We propose a friend recommendation system (an application of link prediction) using edge embeddings on social networks. Most real-world social networks are multi-graphs, where different kinds of relationships (e.g. chat, friendship) are possible between a pair of users. Existing network embedding techniques do not leverage signals from different edge types and thus perform inadequately on link prediction in such networks. We propose a method to mine network representation that effectively exploits heterogeneity in multi-graphs. We evaluate our model on a real-world, active social network where this system is deployed for friend recommendation for millions of users. Our method outperforms various state-of-the-art baselines on Hike's social network in terms of accuracy as well as user satisfaction.

Srishti Gupta, Payas Gupta, Mustaque Ahamad et al.

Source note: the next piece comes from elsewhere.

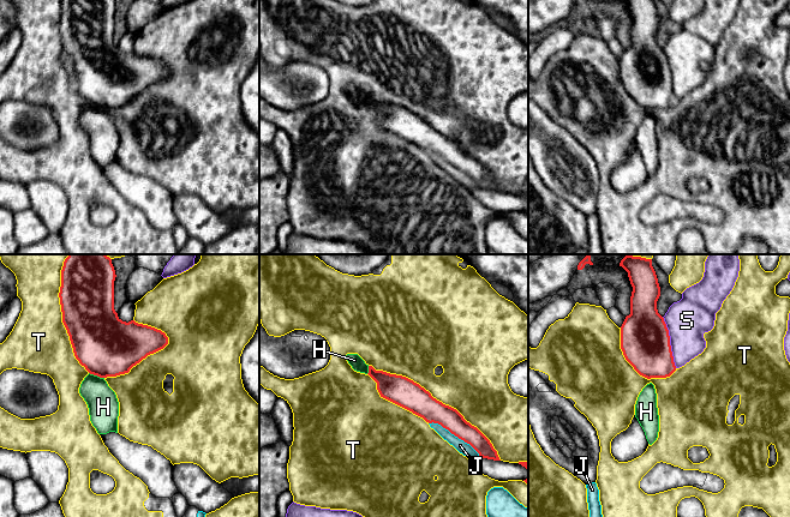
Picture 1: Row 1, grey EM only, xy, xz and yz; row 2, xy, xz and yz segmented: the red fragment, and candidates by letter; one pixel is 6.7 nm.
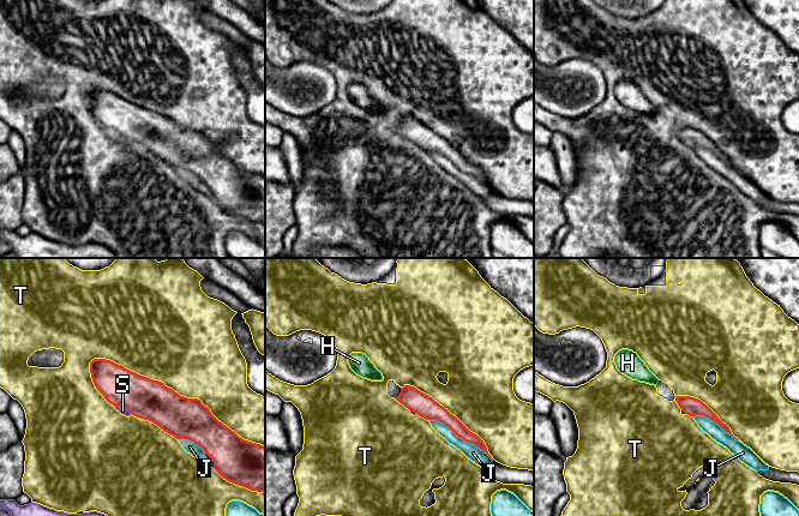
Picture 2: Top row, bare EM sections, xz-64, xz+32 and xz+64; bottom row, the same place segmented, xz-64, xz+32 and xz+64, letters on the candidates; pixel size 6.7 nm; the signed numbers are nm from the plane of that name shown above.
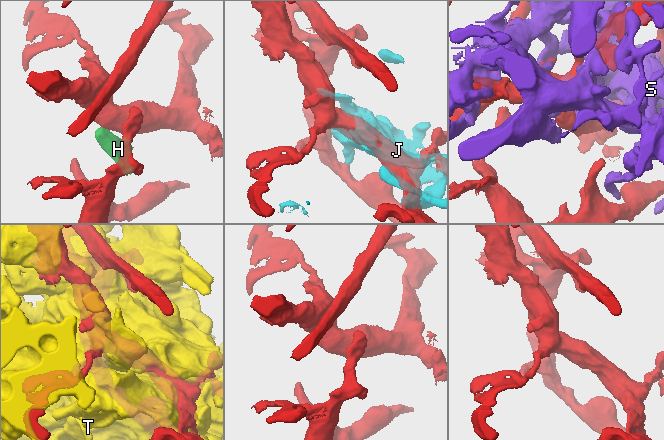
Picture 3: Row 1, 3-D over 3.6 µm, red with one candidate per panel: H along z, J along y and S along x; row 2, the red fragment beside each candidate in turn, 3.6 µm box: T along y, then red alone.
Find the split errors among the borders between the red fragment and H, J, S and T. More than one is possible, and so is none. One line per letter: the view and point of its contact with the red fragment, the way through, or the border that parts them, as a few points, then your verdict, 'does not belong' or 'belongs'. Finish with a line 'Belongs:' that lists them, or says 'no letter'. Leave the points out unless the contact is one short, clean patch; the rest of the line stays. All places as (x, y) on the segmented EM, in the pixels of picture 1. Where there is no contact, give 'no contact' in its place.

With the convergence of Internet and telephony, new applications (e.g., WhatsApp) have emerged as an important means of communication for billions of users. These applications are becoming an attractive medium for attackers to deliver spam and carry out more targeted attacks. Since such applications rely on phone numbers, we explore the feasibility, automation, and scalability of phishing attacks that can be carried out by abusing a phone number. We demonstrate a novel system that takes a potential victim's phone number as an input, leverages information from applications like Truecaller and Facebook about the victim and his / her social network, checks the presence of phone number's owner (victim) on the attack channels (over-the-top or OTT messaging applications, voice, e-mail, or SMS), and finally targets the victim on the chosen channel. As a proof of concept, we enumerate through a random pool of 1.16 million phone numbers. By using information provided by popular applications, we show that social and spear phishing attacks can be launched against 51,409 and 180,000 users respectively. Furthermore, voice phishing or vishing attacks can be launched against 722,696 users. We also found 91,487 highly attractive targets who can be attacked by crafting whaling attacks. We show the effectiveness of one of these attacks, phishing, by conducting an online roleplay user study. We found that social (69.2%) and spear (54.3%) phishing attacks are more successful than non-targeted phishing attacks (35.5%) on OTT messaging applications. Although similar results were found for other mediums like e-mail, we demonstrate that due to the significantly increased user engagement via new communication applications and the ease with which phone numbers allow collection of information necessary for these attacks, there is a clear need for better protection of OTT messaging applications.